▶ [Document extract]:
Steven: Fantastic. Anybody should look out for the demo of this. I think it’s a really good user interface. Not only a fun project, but I can see the business applications. And the way you demo it getting those executives to query about the mainframe performance, peak usage, your month end process in or after a busy day being able to just query the mainframe and check performance. I think it’s a really cool project. One of the other things that I know you’re heavily involved in is Zowe. I see your name more frequently than I see anybody else is probably in the Zowe slack channels.  Can you just give me your perspective of Zowe and maybe if there are any connections to VIVA, of how you see that?

Alex: I’m more of a user of Zowe the open source project. We really think it was a perfect moment for Viva because we ere using API connected to time to integrate many other system API’s the mainframe, but we wanted to use something free so that you don’t have to pay to start the project. When we were introduced to Zowe, I was like, “Wow, this is it. We should definitely dive in and use it”. We got it working after two months. We got a lot of help from local development teams and from overseas in the U.S. and Canada. It was great working together and they still are working together. It was a perfect match.

 

Steven: So where do you see Zowe going? Have you see its impact on the rest of the open source community and on the mainframe community?

Alex: I think its more of a testing the water period, that a lot of people want to get some awareness, and how it’s being used with the initial packages. For example, our use cases demonstrate how you can create an API and then integrate it with some other application in your enterprise. I think as for Zowe, if people continued to demonstrate their use cases, a lot of people will have their own ideas and their own way to contribute back to the community.

Steven: So it’s interesting to talk about community. We’re on the Open Mainframe Project podcast. What role do you see the OMP and the Linux Foundation playing in that mainframe community? How do you see that coming together?

▶ [Required work]:
a – In the interview transcript, why did Alex's team choose Zowe for Viva? Answer in one to three sentences.
b – According to the interview transcript, how long did it take Alex's team to get Zowe working?
c – Continue the interview transcript after Steven's question about the role of the Open Mainframe Project and the Linux Foundation.

▶ [Extracted data]:

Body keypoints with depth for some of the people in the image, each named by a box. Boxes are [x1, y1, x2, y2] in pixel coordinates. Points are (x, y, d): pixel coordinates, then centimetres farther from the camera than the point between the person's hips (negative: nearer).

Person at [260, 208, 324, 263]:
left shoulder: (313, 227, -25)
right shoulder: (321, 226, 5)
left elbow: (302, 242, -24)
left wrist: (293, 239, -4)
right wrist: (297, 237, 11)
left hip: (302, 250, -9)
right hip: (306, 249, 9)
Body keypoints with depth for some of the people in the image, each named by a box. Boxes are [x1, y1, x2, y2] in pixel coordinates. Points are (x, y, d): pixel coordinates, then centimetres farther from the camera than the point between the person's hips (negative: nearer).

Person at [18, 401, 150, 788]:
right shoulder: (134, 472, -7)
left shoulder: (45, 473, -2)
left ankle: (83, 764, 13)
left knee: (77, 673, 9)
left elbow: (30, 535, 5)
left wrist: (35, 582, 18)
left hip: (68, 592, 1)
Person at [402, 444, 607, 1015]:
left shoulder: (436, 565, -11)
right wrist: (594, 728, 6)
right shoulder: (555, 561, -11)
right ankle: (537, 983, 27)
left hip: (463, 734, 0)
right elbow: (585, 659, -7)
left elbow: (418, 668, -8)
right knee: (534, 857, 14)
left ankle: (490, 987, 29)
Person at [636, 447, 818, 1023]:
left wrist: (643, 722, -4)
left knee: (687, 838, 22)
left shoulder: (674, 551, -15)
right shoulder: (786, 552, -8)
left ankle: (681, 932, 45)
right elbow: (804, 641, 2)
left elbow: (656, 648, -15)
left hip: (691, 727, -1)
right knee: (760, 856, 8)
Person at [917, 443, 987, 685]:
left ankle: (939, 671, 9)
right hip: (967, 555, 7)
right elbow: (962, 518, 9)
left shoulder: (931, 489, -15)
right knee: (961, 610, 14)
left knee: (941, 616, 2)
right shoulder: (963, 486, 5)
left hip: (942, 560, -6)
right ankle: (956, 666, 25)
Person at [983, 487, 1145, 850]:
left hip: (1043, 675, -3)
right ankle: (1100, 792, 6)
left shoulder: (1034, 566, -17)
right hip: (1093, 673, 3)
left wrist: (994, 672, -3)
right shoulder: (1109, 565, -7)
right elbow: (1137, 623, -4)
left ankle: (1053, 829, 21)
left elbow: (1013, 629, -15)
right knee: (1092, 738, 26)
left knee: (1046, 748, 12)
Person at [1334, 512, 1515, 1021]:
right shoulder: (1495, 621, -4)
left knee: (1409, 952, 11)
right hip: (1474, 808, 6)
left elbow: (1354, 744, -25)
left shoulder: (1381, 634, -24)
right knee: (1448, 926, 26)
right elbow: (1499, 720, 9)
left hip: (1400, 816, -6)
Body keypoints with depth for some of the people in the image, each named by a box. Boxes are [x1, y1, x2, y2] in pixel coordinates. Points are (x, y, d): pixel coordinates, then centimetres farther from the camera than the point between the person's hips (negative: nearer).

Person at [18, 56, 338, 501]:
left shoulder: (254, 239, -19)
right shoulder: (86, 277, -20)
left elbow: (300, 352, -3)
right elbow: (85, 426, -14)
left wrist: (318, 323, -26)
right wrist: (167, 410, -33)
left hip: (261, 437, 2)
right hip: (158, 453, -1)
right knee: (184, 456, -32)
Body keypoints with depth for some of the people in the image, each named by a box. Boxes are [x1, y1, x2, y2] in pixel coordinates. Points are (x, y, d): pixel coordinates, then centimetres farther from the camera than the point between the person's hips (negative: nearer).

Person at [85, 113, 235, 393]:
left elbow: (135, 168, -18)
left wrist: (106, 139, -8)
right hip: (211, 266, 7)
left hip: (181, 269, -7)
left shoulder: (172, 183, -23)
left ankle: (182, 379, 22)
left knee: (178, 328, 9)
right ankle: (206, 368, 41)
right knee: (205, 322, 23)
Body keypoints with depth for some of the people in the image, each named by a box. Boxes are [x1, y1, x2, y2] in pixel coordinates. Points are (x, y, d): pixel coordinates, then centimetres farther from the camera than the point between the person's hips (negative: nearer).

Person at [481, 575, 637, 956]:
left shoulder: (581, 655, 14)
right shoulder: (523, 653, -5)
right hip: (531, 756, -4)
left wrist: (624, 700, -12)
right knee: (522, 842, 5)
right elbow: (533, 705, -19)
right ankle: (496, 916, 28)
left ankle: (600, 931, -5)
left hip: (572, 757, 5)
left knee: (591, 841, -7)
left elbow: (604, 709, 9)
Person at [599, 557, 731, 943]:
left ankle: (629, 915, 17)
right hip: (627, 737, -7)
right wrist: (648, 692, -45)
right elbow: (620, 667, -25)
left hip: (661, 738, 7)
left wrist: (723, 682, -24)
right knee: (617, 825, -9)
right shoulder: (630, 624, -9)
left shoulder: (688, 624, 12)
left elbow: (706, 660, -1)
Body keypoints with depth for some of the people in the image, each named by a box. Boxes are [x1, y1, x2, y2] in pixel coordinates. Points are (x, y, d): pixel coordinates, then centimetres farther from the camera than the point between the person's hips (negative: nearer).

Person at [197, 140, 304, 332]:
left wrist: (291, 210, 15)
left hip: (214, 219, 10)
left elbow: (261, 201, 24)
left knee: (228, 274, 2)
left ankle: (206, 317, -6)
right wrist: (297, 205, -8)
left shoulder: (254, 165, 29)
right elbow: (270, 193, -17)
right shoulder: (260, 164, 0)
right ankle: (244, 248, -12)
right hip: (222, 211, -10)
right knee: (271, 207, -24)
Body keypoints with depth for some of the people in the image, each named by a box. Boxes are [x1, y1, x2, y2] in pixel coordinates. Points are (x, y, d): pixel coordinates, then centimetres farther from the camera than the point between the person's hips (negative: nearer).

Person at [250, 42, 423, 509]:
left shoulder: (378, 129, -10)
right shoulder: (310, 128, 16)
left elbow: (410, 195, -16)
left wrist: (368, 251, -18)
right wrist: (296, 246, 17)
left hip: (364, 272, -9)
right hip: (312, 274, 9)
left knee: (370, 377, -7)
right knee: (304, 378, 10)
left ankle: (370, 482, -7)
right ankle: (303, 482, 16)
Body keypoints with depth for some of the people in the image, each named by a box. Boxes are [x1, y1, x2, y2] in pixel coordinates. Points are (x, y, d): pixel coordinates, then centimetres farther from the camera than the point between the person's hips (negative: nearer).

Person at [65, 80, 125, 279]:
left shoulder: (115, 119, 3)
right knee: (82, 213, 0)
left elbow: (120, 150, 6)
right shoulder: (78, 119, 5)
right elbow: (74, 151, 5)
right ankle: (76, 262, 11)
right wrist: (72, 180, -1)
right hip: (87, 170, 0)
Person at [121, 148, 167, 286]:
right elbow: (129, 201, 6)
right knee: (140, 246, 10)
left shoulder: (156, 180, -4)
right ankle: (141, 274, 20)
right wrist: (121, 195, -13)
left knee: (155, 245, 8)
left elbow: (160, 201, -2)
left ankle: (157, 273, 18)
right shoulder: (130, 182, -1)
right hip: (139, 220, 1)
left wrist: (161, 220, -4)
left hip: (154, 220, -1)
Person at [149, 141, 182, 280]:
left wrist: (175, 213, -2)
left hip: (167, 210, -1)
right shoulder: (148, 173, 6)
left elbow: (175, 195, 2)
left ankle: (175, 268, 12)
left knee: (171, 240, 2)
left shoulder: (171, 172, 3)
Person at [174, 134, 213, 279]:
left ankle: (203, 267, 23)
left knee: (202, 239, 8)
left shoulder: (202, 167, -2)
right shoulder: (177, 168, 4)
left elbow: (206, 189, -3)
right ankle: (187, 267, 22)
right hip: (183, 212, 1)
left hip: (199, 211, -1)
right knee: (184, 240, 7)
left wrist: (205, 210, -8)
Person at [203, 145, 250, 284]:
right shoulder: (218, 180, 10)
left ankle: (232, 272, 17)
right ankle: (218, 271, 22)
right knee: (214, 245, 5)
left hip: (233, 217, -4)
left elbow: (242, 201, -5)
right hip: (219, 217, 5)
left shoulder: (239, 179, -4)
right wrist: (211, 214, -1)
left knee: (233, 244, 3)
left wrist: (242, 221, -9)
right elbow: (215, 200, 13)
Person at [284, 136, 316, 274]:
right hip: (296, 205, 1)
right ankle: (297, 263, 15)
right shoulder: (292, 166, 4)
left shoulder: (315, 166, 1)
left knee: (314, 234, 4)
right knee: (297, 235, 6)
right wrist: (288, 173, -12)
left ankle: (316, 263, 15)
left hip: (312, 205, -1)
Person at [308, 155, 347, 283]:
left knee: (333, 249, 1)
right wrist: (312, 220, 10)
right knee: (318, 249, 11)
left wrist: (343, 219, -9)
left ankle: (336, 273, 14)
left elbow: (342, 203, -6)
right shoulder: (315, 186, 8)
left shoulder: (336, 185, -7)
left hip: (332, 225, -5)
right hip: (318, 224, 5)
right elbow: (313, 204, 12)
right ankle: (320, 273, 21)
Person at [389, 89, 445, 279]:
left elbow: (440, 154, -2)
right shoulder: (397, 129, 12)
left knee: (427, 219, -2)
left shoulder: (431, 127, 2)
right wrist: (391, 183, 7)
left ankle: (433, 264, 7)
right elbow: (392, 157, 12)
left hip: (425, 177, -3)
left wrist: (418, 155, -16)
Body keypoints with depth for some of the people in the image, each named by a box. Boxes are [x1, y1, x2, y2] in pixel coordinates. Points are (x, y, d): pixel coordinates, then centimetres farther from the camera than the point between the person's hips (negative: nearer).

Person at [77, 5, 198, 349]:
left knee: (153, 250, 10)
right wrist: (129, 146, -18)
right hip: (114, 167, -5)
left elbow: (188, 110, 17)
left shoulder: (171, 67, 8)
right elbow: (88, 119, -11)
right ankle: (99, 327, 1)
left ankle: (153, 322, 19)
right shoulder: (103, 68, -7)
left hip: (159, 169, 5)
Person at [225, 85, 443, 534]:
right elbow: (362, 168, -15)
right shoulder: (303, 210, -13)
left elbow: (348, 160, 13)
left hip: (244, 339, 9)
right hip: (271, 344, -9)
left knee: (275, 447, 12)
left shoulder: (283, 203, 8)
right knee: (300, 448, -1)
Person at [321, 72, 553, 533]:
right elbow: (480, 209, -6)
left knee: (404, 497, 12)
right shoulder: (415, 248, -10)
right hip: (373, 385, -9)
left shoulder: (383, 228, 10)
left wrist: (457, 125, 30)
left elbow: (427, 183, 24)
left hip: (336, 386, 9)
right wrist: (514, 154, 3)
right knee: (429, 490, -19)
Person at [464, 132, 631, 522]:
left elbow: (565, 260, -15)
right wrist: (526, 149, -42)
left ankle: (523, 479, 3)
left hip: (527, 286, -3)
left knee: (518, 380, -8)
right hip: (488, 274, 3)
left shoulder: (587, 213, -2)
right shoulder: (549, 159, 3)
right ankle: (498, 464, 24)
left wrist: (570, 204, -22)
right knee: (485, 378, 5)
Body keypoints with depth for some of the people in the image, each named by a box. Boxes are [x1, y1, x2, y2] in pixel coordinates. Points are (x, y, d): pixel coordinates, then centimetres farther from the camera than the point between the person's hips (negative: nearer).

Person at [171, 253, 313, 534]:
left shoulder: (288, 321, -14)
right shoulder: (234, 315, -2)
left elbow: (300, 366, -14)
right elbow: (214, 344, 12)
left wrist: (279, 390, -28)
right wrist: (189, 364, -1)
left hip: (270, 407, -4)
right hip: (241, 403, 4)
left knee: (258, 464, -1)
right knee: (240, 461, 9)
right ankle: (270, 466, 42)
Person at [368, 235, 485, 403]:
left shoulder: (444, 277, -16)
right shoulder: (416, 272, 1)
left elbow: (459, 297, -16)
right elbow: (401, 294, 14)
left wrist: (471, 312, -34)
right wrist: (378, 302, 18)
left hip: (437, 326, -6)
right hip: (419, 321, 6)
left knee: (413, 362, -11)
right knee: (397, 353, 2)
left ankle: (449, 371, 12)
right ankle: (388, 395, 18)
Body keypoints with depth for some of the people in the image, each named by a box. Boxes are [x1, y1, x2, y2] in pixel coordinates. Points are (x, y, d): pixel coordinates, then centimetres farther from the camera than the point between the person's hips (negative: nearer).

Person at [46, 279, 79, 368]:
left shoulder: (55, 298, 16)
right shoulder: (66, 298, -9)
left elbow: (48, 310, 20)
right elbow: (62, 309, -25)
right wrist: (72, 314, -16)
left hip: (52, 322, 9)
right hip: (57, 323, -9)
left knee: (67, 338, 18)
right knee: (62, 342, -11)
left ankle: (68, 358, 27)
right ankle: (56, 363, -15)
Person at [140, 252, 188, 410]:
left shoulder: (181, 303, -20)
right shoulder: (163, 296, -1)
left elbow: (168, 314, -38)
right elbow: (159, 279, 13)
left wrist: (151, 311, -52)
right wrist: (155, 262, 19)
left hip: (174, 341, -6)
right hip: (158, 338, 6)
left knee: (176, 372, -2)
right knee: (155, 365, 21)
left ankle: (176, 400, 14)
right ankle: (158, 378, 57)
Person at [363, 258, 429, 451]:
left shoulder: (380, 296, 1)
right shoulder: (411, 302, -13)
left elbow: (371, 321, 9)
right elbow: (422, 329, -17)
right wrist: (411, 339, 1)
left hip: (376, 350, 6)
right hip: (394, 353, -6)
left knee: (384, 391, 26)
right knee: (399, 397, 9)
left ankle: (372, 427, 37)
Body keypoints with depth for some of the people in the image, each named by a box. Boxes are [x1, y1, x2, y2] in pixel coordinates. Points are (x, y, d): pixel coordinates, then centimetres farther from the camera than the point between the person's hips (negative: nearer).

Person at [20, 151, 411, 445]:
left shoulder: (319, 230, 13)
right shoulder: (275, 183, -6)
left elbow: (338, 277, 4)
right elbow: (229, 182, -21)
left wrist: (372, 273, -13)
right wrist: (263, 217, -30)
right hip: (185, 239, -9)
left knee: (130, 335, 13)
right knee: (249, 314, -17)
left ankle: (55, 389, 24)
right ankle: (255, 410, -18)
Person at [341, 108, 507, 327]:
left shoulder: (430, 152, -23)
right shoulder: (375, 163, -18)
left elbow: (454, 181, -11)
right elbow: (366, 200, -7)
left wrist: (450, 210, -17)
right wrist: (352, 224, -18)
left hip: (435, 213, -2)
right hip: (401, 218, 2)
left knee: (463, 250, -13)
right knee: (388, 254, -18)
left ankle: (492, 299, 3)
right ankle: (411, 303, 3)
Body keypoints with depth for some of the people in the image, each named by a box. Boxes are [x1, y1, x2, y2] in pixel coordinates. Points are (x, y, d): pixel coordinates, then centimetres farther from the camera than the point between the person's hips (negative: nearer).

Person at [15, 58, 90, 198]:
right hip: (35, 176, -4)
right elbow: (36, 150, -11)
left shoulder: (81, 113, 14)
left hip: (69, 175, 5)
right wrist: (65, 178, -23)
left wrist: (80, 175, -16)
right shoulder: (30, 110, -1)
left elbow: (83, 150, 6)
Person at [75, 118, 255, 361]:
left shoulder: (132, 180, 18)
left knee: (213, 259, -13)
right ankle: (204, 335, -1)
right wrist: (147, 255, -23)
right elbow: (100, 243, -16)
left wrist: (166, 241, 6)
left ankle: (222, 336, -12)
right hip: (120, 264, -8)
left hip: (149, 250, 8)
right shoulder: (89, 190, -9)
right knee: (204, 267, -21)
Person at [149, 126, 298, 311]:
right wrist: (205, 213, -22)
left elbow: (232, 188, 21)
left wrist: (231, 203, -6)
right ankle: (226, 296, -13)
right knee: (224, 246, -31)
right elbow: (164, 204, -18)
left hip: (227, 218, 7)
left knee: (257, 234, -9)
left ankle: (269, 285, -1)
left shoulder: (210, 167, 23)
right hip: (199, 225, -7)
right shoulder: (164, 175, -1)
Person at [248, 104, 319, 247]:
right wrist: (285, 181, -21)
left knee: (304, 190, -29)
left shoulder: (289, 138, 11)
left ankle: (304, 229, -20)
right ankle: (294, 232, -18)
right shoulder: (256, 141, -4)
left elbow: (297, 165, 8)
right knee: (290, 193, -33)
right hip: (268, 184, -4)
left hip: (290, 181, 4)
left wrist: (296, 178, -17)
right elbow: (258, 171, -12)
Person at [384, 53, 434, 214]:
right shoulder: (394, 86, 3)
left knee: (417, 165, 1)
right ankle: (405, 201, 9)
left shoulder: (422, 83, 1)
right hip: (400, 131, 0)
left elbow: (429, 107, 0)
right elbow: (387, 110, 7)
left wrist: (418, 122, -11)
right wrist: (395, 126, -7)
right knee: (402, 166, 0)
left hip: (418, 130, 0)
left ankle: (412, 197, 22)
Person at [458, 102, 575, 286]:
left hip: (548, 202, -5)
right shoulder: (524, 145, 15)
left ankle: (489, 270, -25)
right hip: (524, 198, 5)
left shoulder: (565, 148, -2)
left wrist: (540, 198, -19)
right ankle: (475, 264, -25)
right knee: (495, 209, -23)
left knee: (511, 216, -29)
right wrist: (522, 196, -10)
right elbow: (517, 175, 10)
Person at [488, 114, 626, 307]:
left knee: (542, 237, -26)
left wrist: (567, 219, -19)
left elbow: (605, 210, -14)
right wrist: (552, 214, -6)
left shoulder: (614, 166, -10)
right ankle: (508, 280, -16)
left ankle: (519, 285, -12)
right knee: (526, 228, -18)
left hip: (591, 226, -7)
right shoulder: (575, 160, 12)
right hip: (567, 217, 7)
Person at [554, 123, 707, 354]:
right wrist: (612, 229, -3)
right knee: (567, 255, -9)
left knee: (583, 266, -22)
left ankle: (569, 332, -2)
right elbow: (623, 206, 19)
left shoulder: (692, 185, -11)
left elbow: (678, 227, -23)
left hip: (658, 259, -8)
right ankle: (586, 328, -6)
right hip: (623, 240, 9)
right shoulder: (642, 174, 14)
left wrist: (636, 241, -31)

▶ [Solved problems]:
a – They were already using APIs to integrate other systems with the mainframe, but they wanted something free so they would not have to pay to start the project. Zowe met that need, so Alex called it a perfect match.

b – Two months.

c –
Alex: I think the OMP has done a great job for the past three years. It’s been great, especially for Zowe’s side was the US Open Source projects. I think there are some mainstream audiences that may want to know about this. Also, working together in the open source community will have great potential to expand mainframe users and developers. For example, having some other Linux Foundation project like Hyperledger or Let’s Encrypt, and have them integrate something with Zowe across platform development might be something good. I would love to see that happen as a personal user. And I think there will be a lot of development and collaboration on the non-mainframe side.

Steven: Where do you see the mainframe platform going over the next 12 to 36 months? Where do you see for the short term and maybe medium term future? What do you see ahead for the platform?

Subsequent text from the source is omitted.